### Documento di partenza:
##########
Un aspetto interessante emerso dallo studio è che non è solo la quantità, ma anche il tipo di latte a influire sul rischio. In particolare, il rischio è stato osservato con il consumo di latte non fermentato, mentre il latte fermentato, come il kefir e lo yogurt, sembra avere un impatto inferiore o nullo. Questa differenza suggerisce che il processo di fermentazione possa modificare le caratteristiche del latte, riducendo la presenza di alcuni elementi come il lattosio, che potrebbero contribuire all’aumento del rischio. I ricercatori ipotizzano che il lattosio presente nel latte non fermentato potrebbe giocare un ruolo chiave nell’aumentare l’infiammazione e mettere sotto stress il sistema cardiocircolatorio, un effetto più evidente nelle donne che negli uomini.

Il professor Michaelsson e il suo team hanno ipotizzato che il consumo di latte possa incidere in modo particolare sul sistema cardiovascolare delle donne a causa di una combinazione di fattori ormonali e metabolici. Le donne, infatti, tendono a digerire meglio il lattosio rispetto agli uomini grazie a livelli mediamente più alti dell’enzima lattasi. Tuttavia, proprio questa efficienza nel metabolismo del lattosio potrebbe paradossalmente contribuire ad aumentare i livelli di infiammazione. Per le donne, il consumo regolare di latte potrebbe quindi avere un impatto significativo, con effetti a lungo termine che potrebbero culminare in patologie gravi come l’infarto e la cardiopatia ischemica.

La cardiopatia ischemica è una delle forme di malattie cardiache più comuni e pericolose, causata da una riduzione del flusso sanguigno al cuore. Tale riduzione è spesso dovuta a un accumulo di placche di grasso che ostruiscono le arterie coronarie. Con il tempo, questo processo può limitare l’apporto di ossigeno al cuore, causando dolori al petto e, nei casi più gravi, un infarto. L’infarto del miocardio, invece, si verifica quando un’arteria coronaria è completamente bloccata, impedendo al sangue di raggiungere una parte del cuore, che così rimane danneggiata o smette di funzionare. L’identificazione di fattori di rischio specifici, come il consumo di latte non fermentato, è essenziale per capire come ridurre l’incidenza di queste gravi patologie.
##########
### Compito assegnato 1:
Risponda alle seguenti domande basandosi sul documento di partenza:
(a) Quali esempi di latte fermentato vengono citati?
(b) Grazie a che cosa le donne tendono a digerire il lattosio meglio degli uomini?
(c) Da che cosa è causata la cardiopatia ischemica?
### Compito assegnato 2:
Elenchi tutti i tipi di latte e di prodotti derivati dal latte nominati nel documento di partenza.
### Compito assegnato 3:
Prosegua il testo sul consumo di latte e sul rischio cardiovascolare, riprendendo subito dopo la sua ultima frase.
##########
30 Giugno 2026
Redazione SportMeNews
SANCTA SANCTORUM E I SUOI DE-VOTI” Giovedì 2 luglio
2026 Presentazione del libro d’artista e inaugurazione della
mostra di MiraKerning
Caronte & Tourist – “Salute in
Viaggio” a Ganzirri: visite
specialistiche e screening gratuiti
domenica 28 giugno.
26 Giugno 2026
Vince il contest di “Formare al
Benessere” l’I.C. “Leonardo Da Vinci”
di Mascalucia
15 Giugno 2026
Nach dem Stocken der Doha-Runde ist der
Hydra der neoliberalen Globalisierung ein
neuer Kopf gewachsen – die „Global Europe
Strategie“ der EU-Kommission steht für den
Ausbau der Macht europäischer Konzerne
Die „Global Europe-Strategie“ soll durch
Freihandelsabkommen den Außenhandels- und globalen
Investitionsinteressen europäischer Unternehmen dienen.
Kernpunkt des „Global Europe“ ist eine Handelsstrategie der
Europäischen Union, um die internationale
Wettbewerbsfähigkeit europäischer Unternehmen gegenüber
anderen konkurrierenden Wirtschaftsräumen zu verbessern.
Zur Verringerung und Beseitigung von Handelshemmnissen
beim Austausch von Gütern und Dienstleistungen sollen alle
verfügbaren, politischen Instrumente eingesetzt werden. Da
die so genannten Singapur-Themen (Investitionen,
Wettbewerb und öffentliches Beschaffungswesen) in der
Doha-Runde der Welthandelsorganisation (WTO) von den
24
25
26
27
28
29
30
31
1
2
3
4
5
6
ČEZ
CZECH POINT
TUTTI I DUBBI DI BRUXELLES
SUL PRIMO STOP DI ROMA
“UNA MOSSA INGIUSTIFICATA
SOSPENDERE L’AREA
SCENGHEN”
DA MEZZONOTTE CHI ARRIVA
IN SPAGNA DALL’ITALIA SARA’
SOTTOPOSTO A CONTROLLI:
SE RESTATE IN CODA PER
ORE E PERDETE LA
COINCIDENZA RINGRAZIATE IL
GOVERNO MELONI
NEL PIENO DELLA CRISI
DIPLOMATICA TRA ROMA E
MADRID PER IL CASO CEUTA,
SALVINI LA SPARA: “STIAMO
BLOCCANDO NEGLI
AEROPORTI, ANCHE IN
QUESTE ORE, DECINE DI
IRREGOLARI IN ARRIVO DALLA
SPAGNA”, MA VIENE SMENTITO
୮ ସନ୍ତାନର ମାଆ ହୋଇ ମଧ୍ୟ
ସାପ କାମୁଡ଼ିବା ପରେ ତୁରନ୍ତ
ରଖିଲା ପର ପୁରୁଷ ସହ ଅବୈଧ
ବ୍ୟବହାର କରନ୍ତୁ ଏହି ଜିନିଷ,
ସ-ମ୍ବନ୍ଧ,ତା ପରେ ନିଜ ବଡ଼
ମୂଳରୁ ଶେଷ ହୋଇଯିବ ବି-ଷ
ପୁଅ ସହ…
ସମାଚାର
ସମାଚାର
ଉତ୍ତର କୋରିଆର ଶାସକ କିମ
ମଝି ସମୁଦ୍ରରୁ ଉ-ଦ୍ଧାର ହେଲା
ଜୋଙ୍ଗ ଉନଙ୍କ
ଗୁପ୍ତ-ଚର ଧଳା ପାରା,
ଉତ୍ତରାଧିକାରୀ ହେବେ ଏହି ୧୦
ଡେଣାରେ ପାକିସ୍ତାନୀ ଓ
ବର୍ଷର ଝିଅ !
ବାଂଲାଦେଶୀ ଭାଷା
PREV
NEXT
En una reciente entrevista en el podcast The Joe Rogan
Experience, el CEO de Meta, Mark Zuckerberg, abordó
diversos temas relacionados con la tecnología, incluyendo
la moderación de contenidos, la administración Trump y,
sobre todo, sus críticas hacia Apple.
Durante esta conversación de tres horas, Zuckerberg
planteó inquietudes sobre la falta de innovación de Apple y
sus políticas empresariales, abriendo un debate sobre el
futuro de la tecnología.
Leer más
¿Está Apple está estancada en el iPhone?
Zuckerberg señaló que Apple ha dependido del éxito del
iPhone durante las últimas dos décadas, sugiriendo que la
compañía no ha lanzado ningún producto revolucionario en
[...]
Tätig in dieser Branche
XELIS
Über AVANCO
##########
### Risposta all'esercizio 1:
(a) Il kefir e lo yogurt.
(b) A livelli mediamente più alti dell'enzima lattasi.
(c) Da una riduzione del flusso sanguigno al cuore.

### Risposta all'esercizio 2:
- latte non fermentato
- latte fermentato
- kefir
- yogurt

### Risposta all'esercizio 3:
In base ai risultati dello studio, i ricercatori raccomandano di preferire il latte fermentato a quello non fermentato per coloro che vogliono mantenere l’abitudine di consumare latte ma sono preoccupati per la salute cardiovascolare. Il latte fermentato, come yogurt e kefir, infatti, contiene probiotici naturali che potrebbero avere effetti benefici sul sistema cardiocircolatorio, contrastando l’infiammazione e riducendo così il rischio di patologie cardiovascolari. Questi prodotti, inoltre, hanno un contenuto ridotto di lattosio, il che potrebbe spiegare il minor impatto sulla salute del cuore rispetto al latte non fermentato.

Anche se i risultati del lavoro svedese sono rilevanti, è importante considerare alcuni limiti dello studio. La ricerca è stata infatti di tipo osservazionale, il che significa che le associazioni individuate non possono essere interpretate come un rapporto diretto di causa-effetto. Il professor Michaelsson e il suo team hanno analizzato un ampio campione di partecipanti e adottato metodologie statistiche rigorose, ma rimane necessario approfondire ulteriormente questi risultati. Studi futuri, possibilmente sperimentali, saranno indispensabili per verificare e confermare la relazione tra consumo di latte e rischio cardiovascolare nelle donne, chiarendo le basi biologiche di questa possibile associazione.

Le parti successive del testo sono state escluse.